• TASKS AND EXERCISES:
[1] In the comment thread, what technique was used to modify the digitally signed version of TeamViewer?
[2] Reproduce the part of the comment thread that begins with the words containing "Your shilling actually" and ends with "closed source software.".
[Opening SOURCE EXTRACT section]
Support. That's why companies and government agencies choose closed source. Open source products which you can get support for can usually get a decent foothold. Open source products for which there is no support or "community" support won't be able to become as widely adopted. It's really not this complex ideological war.

I have no idea why the comments in this article are so focused on open source. Well, yes I do, it's Slashdot....but this breach could have been prevented or detected any number of ways. I've seen suspicious TeamViewer traffic in IDS consoles before. Why were these agencies not implementing basic security controls?

Using open source software isn't the magic bullet to prevent compromises. Even in closed source environments phishing and spearphishing are widely used to gain a foothold on a network. This technique is suddenly impossible because of a financially impractical code review procedure for every piece of software that comes in the door? C'mon.

The answer to these compromises is the same as it's always been. Layered security, standardized procedures, visibility into network traffic and systems, preventing employees from installing non-supported non-auditable remote access software, monitoring and auditing, etc. If these agencies somehow have the resources to do code review on every piece of software in their environment then, sure, that's an awesome layer to add to the process...but it's an expensive layer and one that addresses a problem that isn't a big risk in the grand scheme of things.

Re:A strong push for open source in government (0)

Anonymous Coward | about a year and a half ago | (#43239707)

Your shilling actually adds some value besides the usual F.U.D. And yeah, close-source software supports their users very well. Especially when the users are Chinese intelligence rummaging though a Lockheed-Martin computer:

http://boingboing.net/2011/05/27/attack-on-rsas-secur.html

http://www.pcworld.com/article/237290/RSA_Hacking_Trail_Traced_to_China.html

Re:A strong push for open source in government (0)

Anonymous Coward | about a year and a half ago | (#43238311)

That would imply that _any_ of these significant and ongoing APT activities are enabled due to backdoors in closed source software.

I implore you to show me evidence of one such case, actually.

Windows only ... (1)

dgharmon (2564621) | about a year and a half ago | (#43232993)

"The attackers relied on a variety of methods, including the use of a digitally signed version of TeamViewer that has been modified through a technique known as "DLL hijacking" to spy on targets in real-time." link [arstechnica.com]

"Secret" (0)

Anonymous Coward | about a year and a half ago | (#43233089)

Why are things labeled as "secret" to begin with? I'd just label everything as "secret", even things that are not. Yeah, yeah, security or obscurity, w/e.

About TeamViewer (0)

Anonymous Coward | about a year and a half ago | (#43233267)

For the past few years I have regarded TeamViewer has highly suspect and not to be trusted. My peers seemed to hold a similar view.
[Closing SOURCE EXTRACT section]
[Opening INFORMATION GIVEN section]
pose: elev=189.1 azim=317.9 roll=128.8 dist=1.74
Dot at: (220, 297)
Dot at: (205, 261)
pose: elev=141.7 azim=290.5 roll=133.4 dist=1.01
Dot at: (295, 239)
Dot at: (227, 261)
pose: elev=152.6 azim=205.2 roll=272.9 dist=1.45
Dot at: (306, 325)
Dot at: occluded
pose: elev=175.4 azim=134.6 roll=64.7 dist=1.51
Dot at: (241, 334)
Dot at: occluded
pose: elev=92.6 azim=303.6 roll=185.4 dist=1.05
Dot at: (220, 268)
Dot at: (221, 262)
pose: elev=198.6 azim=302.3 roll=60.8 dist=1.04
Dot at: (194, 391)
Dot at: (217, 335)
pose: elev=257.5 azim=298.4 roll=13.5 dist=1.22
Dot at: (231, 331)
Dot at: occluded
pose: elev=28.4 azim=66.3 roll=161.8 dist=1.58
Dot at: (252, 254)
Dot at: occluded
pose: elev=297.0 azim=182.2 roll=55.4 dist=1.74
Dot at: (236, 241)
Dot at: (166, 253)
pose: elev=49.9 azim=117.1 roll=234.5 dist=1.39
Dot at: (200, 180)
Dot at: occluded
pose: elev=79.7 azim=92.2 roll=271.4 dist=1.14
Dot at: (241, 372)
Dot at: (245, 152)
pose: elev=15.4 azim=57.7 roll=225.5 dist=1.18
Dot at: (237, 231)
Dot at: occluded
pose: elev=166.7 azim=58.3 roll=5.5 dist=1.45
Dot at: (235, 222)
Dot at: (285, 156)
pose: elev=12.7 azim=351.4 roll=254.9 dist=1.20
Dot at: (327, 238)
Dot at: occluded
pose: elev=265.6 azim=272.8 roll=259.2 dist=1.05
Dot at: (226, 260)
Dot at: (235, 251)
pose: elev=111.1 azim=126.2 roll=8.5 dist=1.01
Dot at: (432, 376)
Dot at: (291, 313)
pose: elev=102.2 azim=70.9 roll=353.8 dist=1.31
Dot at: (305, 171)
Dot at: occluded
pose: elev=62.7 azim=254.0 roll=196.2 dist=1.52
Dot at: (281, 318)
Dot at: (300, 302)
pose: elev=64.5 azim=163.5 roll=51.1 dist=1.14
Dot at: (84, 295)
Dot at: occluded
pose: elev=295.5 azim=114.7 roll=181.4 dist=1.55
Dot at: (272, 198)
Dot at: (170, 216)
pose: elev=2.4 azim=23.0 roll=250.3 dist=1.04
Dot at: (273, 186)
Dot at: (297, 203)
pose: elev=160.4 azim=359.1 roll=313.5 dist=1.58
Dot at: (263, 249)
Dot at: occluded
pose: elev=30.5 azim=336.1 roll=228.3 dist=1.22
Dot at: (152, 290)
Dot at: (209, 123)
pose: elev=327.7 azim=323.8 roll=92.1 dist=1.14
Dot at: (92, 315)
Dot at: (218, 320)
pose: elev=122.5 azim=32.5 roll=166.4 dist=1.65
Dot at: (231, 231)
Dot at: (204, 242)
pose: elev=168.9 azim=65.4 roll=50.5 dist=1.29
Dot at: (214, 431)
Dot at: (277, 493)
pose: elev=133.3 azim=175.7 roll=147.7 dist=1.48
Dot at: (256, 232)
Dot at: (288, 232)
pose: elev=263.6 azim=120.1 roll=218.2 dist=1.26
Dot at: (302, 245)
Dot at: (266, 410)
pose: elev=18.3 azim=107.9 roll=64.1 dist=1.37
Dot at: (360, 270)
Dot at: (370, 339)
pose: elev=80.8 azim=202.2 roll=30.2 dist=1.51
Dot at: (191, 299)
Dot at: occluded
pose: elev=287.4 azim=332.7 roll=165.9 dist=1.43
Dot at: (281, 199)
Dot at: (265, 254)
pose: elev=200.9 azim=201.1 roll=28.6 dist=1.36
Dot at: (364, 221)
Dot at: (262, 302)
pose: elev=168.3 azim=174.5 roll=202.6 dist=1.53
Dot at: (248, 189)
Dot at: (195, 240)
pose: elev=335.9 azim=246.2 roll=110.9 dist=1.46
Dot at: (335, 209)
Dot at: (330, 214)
[Closing INFORMATION GIVEN section]
• ANSWERS TO THIS EXERCISE:
[1] DLL hijacking.

[2]
Your shilling actually adds some value besides the usual F.U.D. And yeah, close-source software supports their users very well. Especially when the users are Chinese intelligence rummaging though a Lockheed-Martin computer:

http://boingboing.net/2011/05/27/attack-on-rsas-secur.html

http://www.pcworld.com/article/237290/RSA_Hacking_Trail_Traced_to_China.html

Re:A strong push for open source in government (0)

Anonymous Coward | about a year and a half ago | (#43238311)

That would imply that _any_ of these significant and ongoing APT activities are enabled due to backdoors in closed source software.